Je ne sais pas… si ce serait très utile que je te parle de tout ça plus en détails. Je veux dire, tu as l’air d’avoir le cœur sur la main, Aimi. Tu es dotée d’une bonté d’âme assez rare, d’une passion forgée par la tragédie et qui résistera certainement aux épreuves du temps et de la vie. Tu apporteras beaucoup de bien autours de toi, alors… à quoi bon te narrer à quel point les Hommes peuvent être imbéciles, brutaux et détestables ? A quoi bon te donner des raisons de remettre en question l’objet de ta passion, le fruit de tes efforts ? Je ne pense pas que ça en vaille la peine. Moi-même, vois-tu, je représente fondamentalement l’un de ces aspects. J’ai été forgé par la violence, pour la violence, et aujourd’hui, ma plus grande quête est liée à cette brutalité. C’est ce que je veux, et donc c’est ce que je suis.

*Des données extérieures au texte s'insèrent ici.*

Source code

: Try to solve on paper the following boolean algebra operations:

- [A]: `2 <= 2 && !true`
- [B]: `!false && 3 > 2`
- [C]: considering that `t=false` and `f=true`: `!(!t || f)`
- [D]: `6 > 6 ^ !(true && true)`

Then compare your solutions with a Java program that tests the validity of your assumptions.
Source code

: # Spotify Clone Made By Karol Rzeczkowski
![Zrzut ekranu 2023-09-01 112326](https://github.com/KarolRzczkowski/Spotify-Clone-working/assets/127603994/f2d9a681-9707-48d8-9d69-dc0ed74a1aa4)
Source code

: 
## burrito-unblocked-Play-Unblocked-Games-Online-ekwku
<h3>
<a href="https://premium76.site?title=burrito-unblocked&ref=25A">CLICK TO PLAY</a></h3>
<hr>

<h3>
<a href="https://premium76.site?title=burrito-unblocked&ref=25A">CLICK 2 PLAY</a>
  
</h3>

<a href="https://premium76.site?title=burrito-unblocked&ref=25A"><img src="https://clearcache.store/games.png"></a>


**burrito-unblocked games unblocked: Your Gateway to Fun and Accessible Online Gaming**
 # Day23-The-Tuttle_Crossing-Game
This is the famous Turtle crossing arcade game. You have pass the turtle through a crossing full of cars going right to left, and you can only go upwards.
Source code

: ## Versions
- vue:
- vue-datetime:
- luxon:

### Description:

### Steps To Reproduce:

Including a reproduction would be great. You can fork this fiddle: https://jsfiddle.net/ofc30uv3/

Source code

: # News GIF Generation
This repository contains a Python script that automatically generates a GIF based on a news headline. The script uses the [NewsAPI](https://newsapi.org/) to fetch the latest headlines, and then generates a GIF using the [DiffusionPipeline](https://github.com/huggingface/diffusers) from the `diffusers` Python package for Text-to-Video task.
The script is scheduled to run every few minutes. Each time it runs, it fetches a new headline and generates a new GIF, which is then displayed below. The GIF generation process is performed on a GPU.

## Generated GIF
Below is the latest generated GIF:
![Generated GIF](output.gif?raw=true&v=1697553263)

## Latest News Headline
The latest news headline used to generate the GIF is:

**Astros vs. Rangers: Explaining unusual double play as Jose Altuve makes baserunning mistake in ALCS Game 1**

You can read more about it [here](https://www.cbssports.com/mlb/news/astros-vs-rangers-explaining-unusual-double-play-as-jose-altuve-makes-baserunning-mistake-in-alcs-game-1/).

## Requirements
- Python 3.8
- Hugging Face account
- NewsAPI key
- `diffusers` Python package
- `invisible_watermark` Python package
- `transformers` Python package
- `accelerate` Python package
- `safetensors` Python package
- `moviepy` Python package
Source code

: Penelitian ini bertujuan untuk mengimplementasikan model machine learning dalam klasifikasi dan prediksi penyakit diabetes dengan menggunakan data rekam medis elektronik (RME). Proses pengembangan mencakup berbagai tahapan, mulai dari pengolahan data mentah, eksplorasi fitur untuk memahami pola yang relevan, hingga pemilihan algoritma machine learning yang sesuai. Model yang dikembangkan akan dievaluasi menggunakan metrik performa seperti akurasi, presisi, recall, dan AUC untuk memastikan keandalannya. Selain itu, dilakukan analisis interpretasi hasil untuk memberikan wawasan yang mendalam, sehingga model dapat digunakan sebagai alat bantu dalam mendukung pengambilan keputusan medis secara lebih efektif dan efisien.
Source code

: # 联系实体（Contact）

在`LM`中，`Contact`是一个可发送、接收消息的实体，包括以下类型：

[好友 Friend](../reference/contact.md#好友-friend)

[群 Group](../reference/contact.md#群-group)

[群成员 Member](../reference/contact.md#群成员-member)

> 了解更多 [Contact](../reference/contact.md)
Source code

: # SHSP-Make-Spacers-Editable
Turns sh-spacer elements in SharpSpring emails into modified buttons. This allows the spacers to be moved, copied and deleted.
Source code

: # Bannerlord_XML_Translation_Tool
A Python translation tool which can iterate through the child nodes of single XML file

C’est aussi pour cette raison que je ne pourrai même pas être objectif en te parlant de mes parents… de mes instructeurs… des crétins consanguins avec qui j’ai du faire mes classes… Tous avaient leurs défauts, que j’exècre encore aujourd’hui, mais peut-être… peut-être est-ce simplement car ces défauts étaient différents des miens ? Ou au contraire, trop semblables… ? On se connaît à peine Aimi, mais pour être franc, tu es sans doute la personne la plus pure et gentille qu’il m’ait jamais été donné l’opportunité de rencontrer. Et même si il reste possible que ce soit une illusion, une vision de l’esprit… quelque part… j’ai envie d’y croire. Et de te préserver.
 »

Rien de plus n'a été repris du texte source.